### WRITTEN EXERCISE
Write out every line of the data below verbatim, with no changes to wording, spelling, punctuation, or order.

>> START GIVEN DATA

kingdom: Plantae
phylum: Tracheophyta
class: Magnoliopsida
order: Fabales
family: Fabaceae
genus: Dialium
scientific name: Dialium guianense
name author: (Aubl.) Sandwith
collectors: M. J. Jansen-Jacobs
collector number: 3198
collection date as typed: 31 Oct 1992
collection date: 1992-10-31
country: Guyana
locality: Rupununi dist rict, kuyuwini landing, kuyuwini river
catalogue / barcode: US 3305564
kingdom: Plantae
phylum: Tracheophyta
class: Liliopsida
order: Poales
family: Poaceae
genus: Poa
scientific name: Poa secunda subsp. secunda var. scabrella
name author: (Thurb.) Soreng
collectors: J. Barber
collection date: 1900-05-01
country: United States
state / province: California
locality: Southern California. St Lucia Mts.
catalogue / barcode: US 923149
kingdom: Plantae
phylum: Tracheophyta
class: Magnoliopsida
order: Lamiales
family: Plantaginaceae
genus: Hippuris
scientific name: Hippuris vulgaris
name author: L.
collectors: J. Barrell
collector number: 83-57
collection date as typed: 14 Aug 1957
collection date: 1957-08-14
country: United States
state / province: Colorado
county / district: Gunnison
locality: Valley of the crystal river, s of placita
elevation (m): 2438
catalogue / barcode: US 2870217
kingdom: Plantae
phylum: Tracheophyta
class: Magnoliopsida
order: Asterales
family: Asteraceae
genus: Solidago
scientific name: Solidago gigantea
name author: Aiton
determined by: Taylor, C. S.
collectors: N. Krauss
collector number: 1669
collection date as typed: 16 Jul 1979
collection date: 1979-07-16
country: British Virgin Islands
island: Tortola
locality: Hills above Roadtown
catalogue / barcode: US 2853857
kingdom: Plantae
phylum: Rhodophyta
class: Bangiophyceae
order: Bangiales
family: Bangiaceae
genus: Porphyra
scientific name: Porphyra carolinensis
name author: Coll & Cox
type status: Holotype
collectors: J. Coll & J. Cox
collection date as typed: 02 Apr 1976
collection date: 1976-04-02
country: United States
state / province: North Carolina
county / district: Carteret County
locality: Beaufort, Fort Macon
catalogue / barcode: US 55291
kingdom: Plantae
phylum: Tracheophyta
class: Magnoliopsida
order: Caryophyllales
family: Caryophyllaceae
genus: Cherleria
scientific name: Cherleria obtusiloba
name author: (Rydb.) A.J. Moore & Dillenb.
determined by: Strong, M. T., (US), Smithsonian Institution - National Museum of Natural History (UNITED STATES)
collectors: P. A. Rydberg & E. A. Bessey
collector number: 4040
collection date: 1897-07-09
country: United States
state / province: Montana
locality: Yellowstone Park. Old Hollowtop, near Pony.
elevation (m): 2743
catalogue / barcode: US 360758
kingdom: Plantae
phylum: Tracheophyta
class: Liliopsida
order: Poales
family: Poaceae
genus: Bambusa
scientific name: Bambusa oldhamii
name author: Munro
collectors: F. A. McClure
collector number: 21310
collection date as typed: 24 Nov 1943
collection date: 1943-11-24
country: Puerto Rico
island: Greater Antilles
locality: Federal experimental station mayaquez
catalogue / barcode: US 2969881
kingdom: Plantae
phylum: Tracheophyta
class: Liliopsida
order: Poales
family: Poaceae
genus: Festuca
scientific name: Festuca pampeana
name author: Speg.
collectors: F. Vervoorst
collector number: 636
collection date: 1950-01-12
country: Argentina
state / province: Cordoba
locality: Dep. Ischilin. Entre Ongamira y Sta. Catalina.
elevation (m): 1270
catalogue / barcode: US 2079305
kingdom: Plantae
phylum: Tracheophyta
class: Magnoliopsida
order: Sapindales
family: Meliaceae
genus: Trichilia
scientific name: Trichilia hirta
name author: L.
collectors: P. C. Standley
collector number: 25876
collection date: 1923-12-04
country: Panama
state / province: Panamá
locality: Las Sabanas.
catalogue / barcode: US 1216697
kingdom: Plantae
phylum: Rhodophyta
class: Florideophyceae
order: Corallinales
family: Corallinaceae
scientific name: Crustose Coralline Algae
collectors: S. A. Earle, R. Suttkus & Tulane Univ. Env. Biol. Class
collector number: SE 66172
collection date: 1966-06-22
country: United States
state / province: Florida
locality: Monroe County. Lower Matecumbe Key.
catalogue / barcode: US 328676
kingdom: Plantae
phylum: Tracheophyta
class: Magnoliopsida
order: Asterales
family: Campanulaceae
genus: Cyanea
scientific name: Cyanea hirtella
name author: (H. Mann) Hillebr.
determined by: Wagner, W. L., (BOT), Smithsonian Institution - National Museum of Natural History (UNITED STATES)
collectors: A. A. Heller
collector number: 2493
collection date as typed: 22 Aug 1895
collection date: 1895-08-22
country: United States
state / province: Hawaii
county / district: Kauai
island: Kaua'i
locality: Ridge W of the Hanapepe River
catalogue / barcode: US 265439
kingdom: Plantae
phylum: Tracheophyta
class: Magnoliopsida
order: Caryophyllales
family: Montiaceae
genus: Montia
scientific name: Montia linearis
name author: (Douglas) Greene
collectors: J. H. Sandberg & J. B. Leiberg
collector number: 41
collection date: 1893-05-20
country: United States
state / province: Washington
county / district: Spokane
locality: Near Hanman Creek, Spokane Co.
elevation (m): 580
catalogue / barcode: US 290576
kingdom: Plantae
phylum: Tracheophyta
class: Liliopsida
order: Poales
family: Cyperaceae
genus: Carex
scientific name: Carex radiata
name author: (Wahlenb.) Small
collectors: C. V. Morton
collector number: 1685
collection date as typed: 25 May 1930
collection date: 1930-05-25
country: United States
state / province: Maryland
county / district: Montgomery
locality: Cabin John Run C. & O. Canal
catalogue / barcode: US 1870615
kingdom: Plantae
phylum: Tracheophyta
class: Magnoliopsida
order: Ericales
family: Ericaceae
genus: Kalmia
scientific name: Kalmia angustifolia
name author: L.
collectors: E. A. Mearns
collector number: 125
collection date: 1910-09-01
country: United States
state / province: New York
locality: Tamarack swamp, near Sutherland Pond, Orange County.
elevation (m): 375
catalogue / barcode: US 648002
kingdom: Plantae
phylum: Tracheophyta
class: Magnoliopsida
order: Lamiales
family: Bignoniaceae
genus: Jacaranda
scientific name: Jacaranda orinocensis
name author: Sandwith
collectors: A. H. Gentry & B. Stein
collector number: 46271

>> END GIVEN DATA

### RESPONSE BELOW
kingdom: Plantae
phylum: Tracheophyta
class: Magnoliopsida
order: Fabales
family: Fabaceae
genus: Dialium
scientific name: Dialium guianense
name author: (Aubl.) Sandwith
collectors: M. J. Jansen-Jacobs
collector number: 3198
collection date as typed: 31 Oct 1992
collection date: 1992-10-31
country: Guyana
locality: Rupununi dist rict, kuyuwini landing, kuyuwini river
catalogue / barcode: US 3305564
kingdom: Plantae
phylum: Tracheophyta
class: Liliopsida
order: Poales
family: Poaceae
genus: Poa
scientific name: Poa secunda subsp. secunda var. scabrella
name author: (Thurb.) Soreng
collectors: J. Barber
collection date: 1900-05-01
country: United States
state / province: California
locality: Southern California. St Lucia Mts.
catalogue / barcode: US 923149
kingdom: Plantae
phylum: Tracheophyta
class: Magnoliopsida
order: Lamiales
family: Plantaginaceae
genus: Hippuris
scientific name: Hippuris vulgaris
name author: L.
collectors: J. Barrell
collector number: 83-57
collection date as typed: 14 Aug 1957
collection date: 1957-08-14
country: United States
state / province: Colorado
county / district: Gunnison
locality: Valley of the crystal river, s of placita
elevation (m): 2438
catalogue / barcode: US 2870217
kingdom: Plantae
phylum: Tracheophyta
class: Magnoliopsida
order: Asterales
family: Asteraceae
genus: Solidago
scientific name: Solidago gigantea
name author: Aiton
determined by: Taylor, C. S.
collectors: N. Krauss
collector number: 1669
collection date as typed: 16 Jul 1979
collection date: 1979-07-16
country: British Virgin Islands
island: Tortola
locality: Hills above Roadtown
catalogue / barcode: US 2853857
kingdom: Plantae
phylum: Rhodophyta
class: Bangiophyceae
order: Bangiales
family: Bangiaceae
genus: Porphyra
scientific name: Porphyra carolinensis
name author: Coll & Cox
type status: Holotype
collectors: J. Coll & J. Cox
collection date as typed: 02 Apr 1976
collection date: 1976-04-02
country: United States
state / province: North Carolina
county / district: Carteret County
locality: Beaufort, Fort Macon
catalogue / barcode: US 55291
kingdom: Plantae
phylum: Tracheophyta
class: Magnoliopsida
order: Caryophyllales
family: Caryophyllaceae
genus: Cherleria
scientific name: Cherleria obtusiloba
name author: (Rydb.) A.J. Moore & Dillenb.
determined by: Strong, M. T., (US), Smithsonian Institution - National Museum of Natural History (UNITED STATES)
collectors: P. A. Rydberg & E. A. Bessey
collector number: 4040
collection date: 1897-07-09
country: United States
state / province: Montana
locality: Yellowstone Park. Old Hollowtop, near Pony.
elevation (m): 2743
catalogue / barcode: US 360758
kingdom: Plantae
phylum: Tracheophyta
class: Liliopsida
order: Poales
family: Poaceae
genus: Bambusa
scientific name: Bambusa oldhamii
name author: Munro
collectors: F. A. McClure
collector number: 21310
collection date as typed: 24 Nov 1943
collection date: 1943-11-24
country: Puerto Rico
island: Greater Antilles
locality: Federal experimental station mayaquez
catalogue / barcode: US 2969881
kingdom: Plantae
phylum: Tracheophyta
class: Liliopsida
order: Poales
family: Poaceae
genus: Festuca
scientific name: Festuca pampeana
name author: Speg.
collectors: F. Vervoorst
collector number: 636
collection date: 1950-01-12
country: Argentina
state / province: Cordoba
locality: Dep. Ischilin. Entre Ongamira y Sta. Catalina.
elevation (m): 1270
catalogue / barcode: US 2079305
kingdom: Plantae
phylum: Tracheophyta
class: Magnoliopsida
order: Sapindales
family: Meliaceae
genus: Trichilia
scientific name: Trichilia hirta
name author: L.
collectors: P. C. Standley
collector number: 25876
collection date: 1923-12-04
country: Panama
state / province: Panamá
locality: Las Sabanas.
catalogue / barcode: US 1216697
kingdom: Plantae
phylum: Rhodophyta
class: Florideophyceae
order: Corallinales
family: Corallinaceae
scientific name: Crustose Coralline Algae
collectors: S. A. Earle, R. Suttkus & Tulane Univ. Env. Biol. Class
collector number: SE 66172
collection date: 1966-06-22
country: United States
state / province: Florida
locality: Monroe County. Lower Matecumbe Key.
catalogue / barcode: US 328676
kingdom: Plantae
phylum: Tracheophyta
class: Magnoliopsida
order: Asterales
family: Campanulaceae
genus: Cyanea
scientific name: Cyanea hirtella
name author: (H. Mann) Hillebr.
determined by: Wagner, W. L., (BOT), Smithsonian Institution - National Museum of Natural History (UNITED STATES)
collectors: A. A. Heller
collector number: 2493
collection date as typed: 22 Aug 1895
collection date: 1895-08-22
country: United States
state / province: Hawaii
county / district: Kauai
island: Kaua'i
locality: Ridge W of the Hanapepe River
catalogue / barcode: US 265439
kingdom: Plantae
phylum: Tracheophyta
class: Magnoliopsida
order: Caryophyllales
family: Montiaceae
genus: Montia
scientific name: Montia linearis
name author: (Douglas) Greene
collectors: J. H. Sandberg & J. B. Leiberg
collector number: 41
collection date: 1893-05-20
country: United States
state / province: Washington
county / district: Spokane
locality: Near Hanman Creek, Spokane Co.
elevation (m): 580
catalogue / barcode: US 290576
kingdom: Plantae
phylum: Tracheophyta
class: Liliopsida
order: Poales
family: Cyperaceae
genus: Carex
scientific name: Carex radiata
name author: (Wahlenb.) Small
collectors: C. V. Morton
collector number: 1685
collection date as typed: 25 May 1930
collection date: 1930-05-25
country: United States
state / province: Maryland
county / district: Montgomery
locality: Cabin John Run C. & O. Canal
catalogue / barcode: US 1870615
kingdom: Plantae
phylum: Tracheophyta
class: Magnoliopsida
order: Ericales
family: Ericaceae
genus: Kalmia
scientific name: Kalmia angustifolia
name author: L.
collectors: E. A. Mearns
collector number: 125
collection date: 1910-09-01
country: United States
state / province: New York
locality: Tamarack swamp, near Sutherland Pond, Orange County.
elevation (m): 375
catalogue / barcode: US 648002
kingdom: Plantae
phylum: Tracheophyta
class: Magnoliopsida
order: Lamiales
family: Bignoniaceae
genus: Jacaranda
scientific name: Jacaranda orinocensis
name author: Sandwith
collectors: A. H. Gentry & B. Stein
collector number: 46271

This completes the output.